Quick Primer: There are 5 Love Languages, as described by author Gary Chapman. These are: Acts of Service, Physical Touch, Receiving Gifts, Words of Affirmation, and Quality Time. The premise is that each person has a primary language by which they receive love. It’s the avenue that speaks love the loudest to them.
I’ve taken the test many times so it was no surprise to me that my primary love language is Acts of Service. If you want to show love to me, clean up after yourself! Or help me do a task that I don’t enjoy doing. My 2 lowest categories are Receiving Gifts and Physical Touch. I’m well-paired with Thomas in the Gift category because he scored a big fat Zero there! Ha! It means that neither of us gets bent out of shape come holiday time. We’re both happy with a chocolate bar or equivalent value. I do recall one gift he gave to me that was out of the blue and turned out to be one of the most useful things I own—a postal scale! Thomas scored highest in Words of Affirmation which I also knew already. And hopefully this serves as a reminder to me to be more intentional of showing love to him by affirming his gifts (not presents).

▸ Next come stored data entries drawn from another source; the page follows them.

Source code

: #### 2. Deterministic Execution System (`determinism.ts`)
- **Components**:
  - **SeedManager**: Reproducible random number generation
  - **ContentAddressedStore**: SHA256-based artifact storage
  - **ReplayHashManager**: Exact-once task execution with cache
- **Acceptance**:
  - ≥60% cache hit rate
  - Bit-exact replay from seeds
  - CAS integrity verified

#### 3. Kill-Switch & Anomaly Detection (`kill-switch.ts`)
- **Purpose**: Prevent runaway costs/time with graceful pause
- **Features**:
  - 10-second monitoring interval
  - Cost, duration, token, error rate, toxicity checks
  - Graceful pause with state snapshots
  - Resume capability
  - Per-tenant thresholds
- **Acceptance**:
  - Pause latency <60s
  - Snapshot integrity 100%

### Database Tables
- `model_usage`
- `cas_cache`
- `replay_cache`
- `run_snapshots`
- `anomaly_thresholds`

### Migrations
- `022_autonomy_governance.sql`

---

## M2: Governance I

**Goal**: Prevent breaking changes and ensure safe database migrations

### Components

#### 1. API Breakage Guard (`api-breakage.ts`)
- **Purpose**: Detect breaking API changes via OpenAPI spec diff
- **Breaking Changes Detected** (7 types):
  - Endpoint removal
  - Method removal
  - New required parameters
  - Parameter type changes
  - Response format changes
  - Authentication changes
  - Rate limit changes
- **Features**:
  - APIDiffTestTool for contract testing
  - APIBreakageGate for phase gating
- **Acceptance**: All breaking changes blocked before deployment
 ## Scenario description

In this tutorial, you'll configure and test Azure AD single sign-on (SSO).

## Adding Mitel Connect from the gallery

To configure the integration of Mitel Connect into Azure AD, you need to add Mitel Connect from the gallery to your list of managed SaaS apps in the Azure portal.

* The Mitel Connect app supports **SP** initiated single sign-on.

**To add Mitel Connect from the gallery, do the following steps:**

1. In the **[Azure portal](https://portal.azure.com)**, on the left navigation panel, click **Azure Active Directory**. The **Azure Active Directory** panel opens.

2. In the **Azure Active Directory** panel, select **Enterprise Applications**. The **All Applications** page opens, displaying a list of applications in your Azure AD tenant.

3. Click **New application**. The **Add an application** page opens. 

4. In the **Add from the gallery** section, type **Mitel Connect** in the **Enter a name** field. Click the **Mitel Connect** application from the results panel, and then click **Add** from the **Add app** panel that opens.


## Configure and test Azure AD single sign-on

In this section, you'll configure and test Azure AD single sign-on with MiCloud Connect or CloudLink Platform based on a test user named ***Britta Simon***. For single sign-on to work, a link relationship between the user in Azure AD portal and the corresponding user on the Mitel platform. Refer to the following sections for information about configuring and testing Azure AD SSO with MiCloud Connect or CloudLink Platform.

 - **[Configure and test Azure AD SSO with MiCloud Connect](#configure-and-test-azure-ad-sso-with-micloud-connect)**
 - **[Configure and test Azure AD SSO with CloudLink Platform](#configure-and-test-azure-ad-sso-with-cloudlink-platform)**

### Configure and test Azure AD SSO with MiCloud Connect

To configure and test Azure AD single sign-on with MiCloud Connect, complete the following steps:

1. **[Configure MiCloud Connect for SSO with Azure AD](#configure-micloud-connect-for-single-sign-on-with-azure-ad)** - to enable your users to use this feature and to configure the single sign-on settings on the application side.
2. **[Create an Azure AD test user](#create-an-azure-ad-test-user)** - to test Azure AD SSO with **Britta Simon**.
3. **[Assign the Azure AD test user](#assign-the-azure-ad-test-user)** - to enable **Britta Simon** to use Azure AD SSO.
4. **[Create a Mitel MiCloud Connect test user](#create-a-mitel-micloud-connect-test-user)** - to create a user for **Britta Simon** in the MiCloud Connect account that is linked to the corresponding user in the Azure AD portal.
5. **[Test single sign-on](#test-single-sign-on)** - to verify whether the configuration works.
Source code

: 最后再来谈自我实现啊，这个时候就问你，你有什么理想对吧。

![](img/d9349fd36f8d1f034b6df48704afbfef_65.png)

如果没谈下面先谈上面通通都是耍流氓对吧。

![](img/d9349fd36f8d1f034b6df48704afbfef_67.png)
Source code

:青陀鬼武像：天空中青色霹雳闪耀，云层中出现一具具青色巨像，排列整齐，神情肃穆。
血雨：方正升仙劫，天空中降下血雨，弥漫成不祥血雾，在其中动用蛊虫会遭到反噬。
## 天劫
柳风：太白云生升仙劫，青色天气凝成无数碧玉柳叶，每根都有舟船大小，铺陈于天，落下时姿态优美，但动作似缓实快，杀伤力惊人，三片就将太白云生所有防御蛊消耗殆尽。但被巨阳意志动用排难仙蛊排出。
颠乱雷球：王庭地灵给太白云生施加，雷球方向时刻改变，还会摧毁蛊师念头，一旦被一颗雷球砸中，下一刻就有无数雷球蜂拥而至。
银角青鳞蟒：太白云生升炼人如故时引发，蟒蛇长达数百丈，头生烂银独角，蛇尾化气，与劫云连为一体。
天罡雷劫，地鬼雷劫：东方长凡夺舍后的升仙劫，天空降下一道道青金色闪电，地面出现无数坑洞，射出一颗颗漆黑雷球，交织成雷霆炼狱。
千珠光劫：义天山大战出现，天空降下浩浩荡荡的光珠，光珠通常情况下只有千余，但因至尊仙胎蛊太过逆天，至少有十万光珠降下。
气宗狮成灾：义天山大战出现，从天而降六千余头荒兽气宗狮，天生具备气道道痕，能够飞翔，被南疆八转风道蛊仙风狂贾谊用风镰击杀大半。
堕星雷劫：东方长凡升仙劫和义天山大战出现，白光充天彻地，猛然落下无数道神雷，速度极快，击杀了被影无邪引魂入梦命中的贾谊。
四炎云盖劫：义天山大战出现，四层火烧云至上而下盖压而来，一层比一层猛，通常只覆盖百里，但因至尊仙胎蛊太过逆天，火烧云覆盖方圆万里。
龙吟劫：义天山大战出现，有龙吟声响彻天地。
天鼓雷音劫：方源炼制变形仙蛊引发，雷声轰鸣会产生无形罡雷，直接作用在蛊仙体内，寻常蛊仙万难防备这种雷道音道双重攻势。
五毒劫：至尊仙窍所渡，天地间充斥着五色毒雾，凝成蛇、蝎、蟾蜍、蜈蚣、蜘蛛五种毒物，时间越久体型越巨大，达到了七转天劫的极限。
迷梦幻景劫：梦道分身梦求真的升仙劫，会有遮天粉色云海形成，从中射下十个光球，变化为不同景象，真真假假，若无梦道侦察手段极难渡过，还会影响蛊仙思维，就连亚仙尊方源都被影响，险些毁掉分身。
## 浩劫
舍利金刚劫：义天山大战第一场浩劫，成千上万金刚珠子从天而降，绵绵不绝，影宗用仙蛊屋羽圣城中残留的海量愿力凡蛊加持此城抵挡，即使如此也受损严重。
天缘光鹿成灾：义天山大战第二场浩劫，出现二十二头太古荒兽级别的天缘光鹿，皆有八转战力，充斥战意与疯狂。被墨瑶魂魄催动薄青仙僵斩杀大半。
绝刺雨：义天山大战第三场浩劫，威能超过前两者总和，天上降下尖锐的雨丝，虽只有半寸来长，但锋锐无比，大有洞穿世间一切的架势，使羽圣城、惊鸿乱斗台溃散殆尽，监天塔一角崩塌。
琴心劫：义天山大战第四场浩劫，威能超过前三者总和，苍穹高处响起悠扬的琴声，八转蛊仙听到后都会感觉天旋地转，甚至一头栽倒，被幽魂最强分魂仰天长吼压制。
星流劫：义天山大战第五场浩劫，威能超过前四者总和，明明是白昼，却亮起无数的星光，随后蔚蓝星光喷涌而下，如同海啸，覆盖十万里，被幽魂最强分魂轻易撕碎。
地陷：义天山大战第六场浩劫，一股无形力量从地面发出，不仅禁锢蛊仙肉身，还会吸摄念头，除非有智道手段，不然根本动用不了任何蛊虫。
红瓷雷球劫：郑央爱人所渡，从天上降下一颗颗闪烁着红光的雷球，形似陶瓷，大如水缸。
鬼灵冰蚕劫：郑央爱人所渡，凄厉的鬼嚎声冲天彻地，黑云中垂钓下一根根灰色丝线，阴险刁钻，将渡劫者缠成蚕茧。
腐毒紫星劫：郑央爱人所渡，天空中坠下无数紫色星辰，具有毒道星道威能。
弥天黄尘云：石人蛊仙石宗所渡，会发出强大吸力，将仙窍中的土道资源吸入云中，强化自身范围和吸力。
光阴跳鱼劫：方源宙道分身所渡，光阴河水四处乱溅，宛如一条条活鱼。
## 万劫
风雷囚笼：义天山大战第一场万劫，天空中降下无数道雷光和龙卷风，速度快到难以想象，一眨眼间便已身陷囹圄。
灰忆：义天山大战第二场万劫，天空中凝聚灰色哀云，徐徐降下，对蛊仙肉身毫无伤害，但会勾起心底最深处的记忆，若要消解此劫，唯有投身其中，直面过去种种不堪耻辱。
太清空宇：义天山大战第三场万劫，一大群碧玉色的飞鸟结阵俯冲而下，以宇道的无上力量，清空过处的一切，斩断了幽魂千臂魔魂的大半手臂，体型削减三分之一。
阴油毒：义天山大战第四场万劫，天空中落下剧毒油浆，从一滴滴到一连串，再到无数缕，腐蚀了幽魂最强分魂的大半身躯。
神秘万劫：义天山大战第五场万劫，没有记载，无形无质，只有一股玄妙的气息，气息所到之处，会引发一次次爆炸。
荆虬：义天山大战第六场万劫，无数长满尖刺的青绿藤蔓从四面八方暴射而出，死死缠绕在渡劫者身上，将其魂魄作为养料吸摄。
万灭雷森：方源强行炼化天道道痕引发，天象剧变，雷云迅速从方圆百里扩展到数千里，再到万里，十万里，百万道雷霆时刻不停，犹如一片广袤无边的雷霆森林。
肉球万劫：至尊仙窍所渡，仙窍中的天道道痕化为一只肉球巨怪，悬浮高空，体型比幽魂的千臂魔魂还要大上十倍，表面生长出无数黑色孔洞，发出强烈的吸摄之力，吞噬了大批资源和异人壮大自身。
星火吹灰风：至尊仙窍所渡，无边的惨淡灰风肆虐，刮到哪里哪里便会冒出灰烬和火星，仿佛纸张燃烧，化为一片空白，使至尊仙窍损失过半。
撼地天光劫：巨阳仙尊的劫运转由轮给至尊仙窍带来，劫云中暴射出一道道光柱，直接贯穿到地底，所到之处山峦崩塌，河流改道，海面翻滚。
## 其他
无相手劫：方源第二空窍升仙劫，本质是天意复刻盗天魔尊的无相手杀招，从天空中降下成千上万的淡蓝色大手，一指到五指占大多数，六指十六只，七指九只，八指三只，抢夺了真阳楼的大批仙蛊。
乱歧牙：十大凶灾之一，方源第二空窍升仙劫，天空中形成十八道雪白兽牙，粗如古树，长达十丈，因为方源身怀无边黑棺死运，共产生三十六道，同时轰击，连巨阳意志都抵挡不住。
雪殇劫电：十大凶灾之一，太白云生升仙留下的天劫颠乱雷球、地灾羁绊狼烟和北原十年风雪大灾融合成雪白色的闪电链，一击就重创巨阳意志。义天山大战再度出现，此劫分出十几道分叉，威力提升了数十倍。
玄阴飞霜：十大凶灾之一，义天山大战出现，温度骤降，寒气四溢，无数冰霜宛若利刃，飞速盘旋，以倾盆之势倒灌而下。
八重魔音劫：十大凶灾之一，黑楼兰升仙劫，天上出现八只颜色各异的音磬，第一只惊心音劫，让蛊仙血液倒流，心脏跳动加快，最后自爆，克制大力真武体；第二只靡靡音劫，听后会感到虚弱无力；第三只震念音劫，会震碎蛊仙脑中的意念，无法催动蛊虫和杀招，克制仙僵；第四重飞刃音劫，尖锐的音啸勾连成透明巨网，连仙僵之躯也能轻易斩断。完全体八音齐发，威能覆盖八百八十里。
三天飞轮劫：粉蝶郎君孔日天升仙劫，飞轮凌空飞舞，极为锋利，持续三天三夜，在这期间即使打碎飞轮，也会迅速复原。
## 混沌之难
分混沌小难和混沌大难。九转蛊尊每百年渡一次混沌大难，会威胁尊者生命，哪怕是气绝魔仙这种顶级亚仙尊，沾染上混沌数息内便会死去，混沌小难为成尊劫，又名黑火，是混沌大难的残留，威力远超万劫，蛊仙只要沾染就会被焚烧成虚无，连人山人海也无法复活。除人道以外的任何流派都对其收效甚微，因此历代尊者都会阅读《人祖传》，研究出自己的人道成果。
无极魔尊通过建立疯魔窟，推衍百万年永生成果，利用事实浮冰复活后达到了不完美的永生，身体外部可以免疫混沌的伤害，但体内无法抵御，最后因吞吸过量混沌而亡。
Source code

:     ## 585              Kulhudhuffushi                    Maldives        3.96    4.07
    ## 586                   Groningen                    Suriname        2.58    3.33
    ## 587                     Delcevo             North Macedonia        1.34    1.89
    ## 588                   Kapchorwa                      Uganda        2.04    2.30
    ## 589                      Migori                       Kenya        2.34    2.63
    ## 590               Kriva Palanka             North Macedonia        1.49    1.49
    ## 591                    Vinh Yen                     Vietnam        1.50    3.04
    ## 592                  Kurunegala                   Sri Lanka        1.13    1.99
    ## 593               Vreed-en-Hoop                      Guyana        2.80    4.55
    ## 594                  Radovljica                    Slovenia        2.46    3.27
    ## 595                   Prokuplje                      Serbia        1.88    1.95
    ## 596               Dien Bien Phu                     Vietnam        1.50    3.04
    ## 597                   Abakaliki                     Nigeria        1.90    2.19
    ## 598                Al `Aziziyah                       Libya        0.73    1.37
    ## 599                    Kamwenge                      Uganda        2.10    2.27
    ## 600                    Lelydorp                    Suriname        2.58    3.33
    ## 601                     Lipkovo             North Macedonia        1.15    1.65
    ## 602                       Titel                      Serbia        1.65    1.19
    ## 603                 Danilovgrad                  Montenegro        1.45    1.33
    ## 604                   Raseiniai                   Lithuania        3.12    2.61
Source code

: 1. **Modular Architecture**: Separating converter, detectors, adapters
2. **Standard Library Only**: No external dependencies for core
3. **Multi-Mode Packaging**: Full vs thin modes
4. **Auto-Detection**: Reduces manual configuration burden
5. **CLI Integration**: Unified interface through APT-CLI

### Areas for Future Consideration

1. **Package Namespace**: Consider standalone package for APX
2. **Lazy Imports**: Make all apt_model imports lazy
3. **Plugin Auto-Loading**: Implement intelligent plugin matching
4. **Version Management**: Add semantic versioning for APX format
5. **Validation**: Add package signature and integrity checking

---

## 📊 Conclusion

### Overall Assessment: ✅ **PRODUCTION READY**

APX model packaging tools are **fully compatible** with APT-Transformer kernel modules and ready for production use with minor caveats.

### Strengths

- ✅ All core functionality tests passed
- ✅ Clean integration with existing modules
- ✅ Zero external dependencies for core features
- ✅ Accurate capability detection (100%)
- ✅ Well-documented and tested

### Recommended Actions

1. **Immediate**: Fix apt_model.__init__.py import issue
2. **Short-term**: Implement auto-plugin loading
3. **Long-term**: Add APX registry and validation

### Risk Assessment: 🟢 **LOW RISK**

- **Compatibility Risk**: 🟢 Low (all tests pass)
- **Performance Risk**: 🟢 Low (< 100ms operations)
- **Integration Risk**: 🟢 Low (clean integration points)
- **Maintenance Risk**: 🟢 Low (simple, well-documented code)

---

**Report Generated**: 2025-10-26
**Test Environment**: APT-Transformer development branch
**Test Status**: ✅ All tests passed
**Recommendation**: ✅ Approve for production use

Here’s where things get dicey—Lily’s and Hayley’s scores were pretty even across the board! So I guess we could call them High Maintenance! We need to love them ALL the ways. That fits pretty well with their enneagrams too. Ellen and I both scored a measly 3% in Physical Touch. Guess what Eden’s highest category was?? Physical Touch. That girl just wants to hug and be hugged. All. The. Time. This explains well the button (pin) that I asked Ellen to make for me a few years ago. It reads, “Take a Step Back”. Some people just need that reminder to get out of my face. Pretty Please.
The Love Languages are a helpful tool. There are all kinds of spin-off books now, focusing on Love Languages in marriage, with children, singles, dogs, etc. (I’m kidding about the dogs). It certainly doesn’t explain everything but it is good to identify. Identifying one’s own love language is interesting, but identifying the love language of your loved ones is even better. Love is inherently self-sacrificing, so loving someone in a way that speaks to them is way better than forcing love on them in a way that speaks only to yourself. And that is why I spend much of my day hugging my family members! Except Ellen ;). Unless she asks.